While I wait for my arm and head to bruise up a bit and for the 330 call to the hunting stand to come around....I figgered I'd start rust bluing this old Remmy.  Covered in tool marks and slated for hard duty I decided on rust blue as a fitting tuff finish.  100g on a jitterbug sander cleans it up and leaves a muted pattern that will disappear in the oxides leaving a satin dark grey black finish that is somewhat more durable than hot tank blue.  And, it'll help hide many of the finer tool marks that Ma Remmy leaves in all her base line products these days.  Polish them out if you like but not for rust blue.  It doesn't lend itself to the mirror black finish of hot oxide bluing.
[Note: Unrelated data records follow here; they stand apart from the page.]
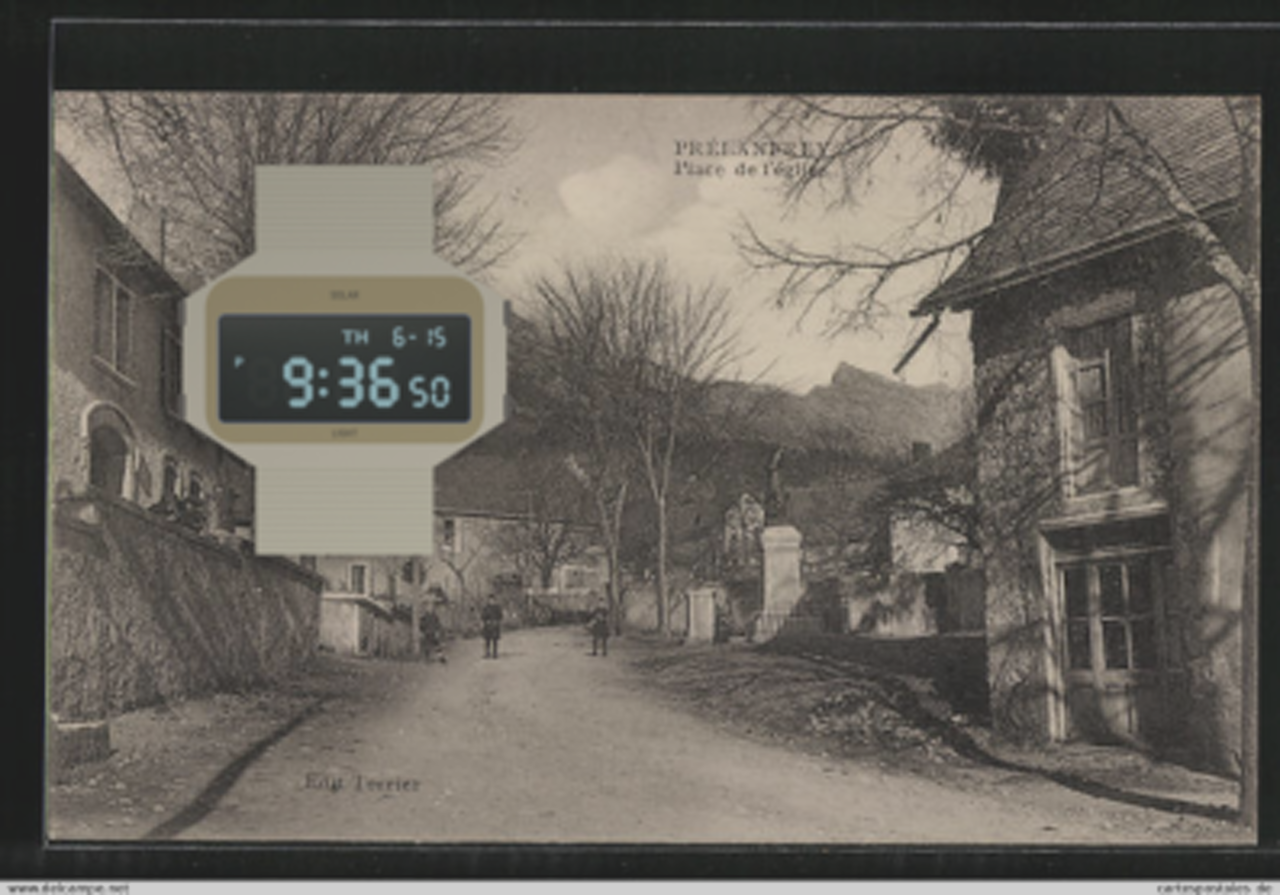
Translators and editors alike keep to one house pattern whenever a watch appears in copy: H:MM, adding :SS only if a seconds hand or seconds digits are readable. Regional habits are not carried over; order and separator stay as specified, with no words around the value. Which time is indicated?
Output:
9:36:50
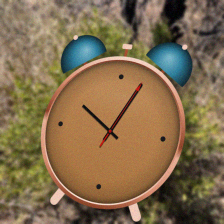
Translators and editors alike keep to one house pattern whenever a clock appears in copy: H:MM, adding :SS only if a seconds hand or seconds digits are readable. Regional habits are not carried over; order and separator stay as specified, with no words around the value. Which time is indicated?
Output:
10:04:04
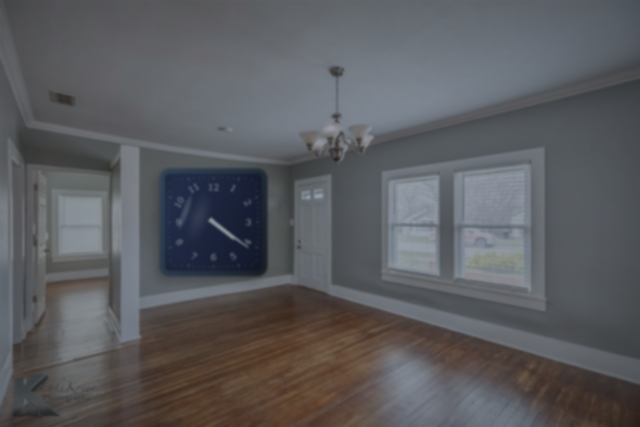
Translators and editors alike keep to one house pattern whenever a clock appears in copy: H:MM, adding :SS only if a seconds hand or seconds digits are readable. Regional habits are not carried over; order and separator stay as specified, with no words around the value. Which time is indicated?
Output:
4:21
If you've never seen the slow rust blue process, follow along and don't worry.  Though the gun will look like it was destroyed in a Guatemalan humidity forest, it'll turn out fine.

Here, the bare steel stripped clean and after a wipe down with vinegar water it'll get its first coating of Pilkingtons Slow Rust Bluing Solution.  Into the damp box at 80% humidity and about 80+ degrees (maintained by a small crock pot full of water) it'll sit for an hour to develop the first blume of red rust.  After an hour it gets a second wipe down with pilkingtons to even up the initial rust and sits for 2 more.  Then comes the first of 3 to 6 cycles of rust, boil, card until the finish is even dark grey black.  Final treatment will be a wipe down with good motor oil and then either gun oil on hot steel.  (If GoodWife ain't around,  the parts go in the oven to warm up to ouch temperature and then the oil gets slathered on.  Otherwise, I gotta slow boat it and use the heat gun to warm the parts for final oiling.)  

With luck, I'll rust it three times today with two boils and then 2 to 3 more rust/boil cycles tomorrow.  If all go's well, tomorrow night will see the parts resting in oil for assembly Sunday evening or Monday evening.  So....I think this project will be done before Christmas.  

However, if I shoot a deer tonight and/or tomorrow in the back yard, all bets on finishing schedule are off.....In any event, I want to have this one resting in oil no later than Wednesday since Thursday night I take Babiest Granddaughter over to T&M Hunting Properties for a Friday all day sit as we continue our joint quest for Deer this season.  Everybody in the family has connected except for my two granddaughters.  Time for them to make some noise and get elbow deep in the gut pile.


----------



## Sharps40 (Dec 17, 2016)

First rust.  Good Rust!


----------



## Sharps40 (Dec 17, 2016)

First boil and card.  Thin and watery greyblack but coming up fine.  Remingtons seem to rust easy enough.


----------



## Sharps40 (Dec 18, 2016)

Done and finished.  Got a nice medium grey black, with a touch of oil/grease on it, has a nice almost parkerized look.  Got it back together.  Holds 7 (6+1) 2 3/4" shells.  Probably slightly less with the 3.5" and I don't have any 3" to check but I suspect there is enough room in the +2 mag to hold 7 of the 3" and 6 of the 3.5".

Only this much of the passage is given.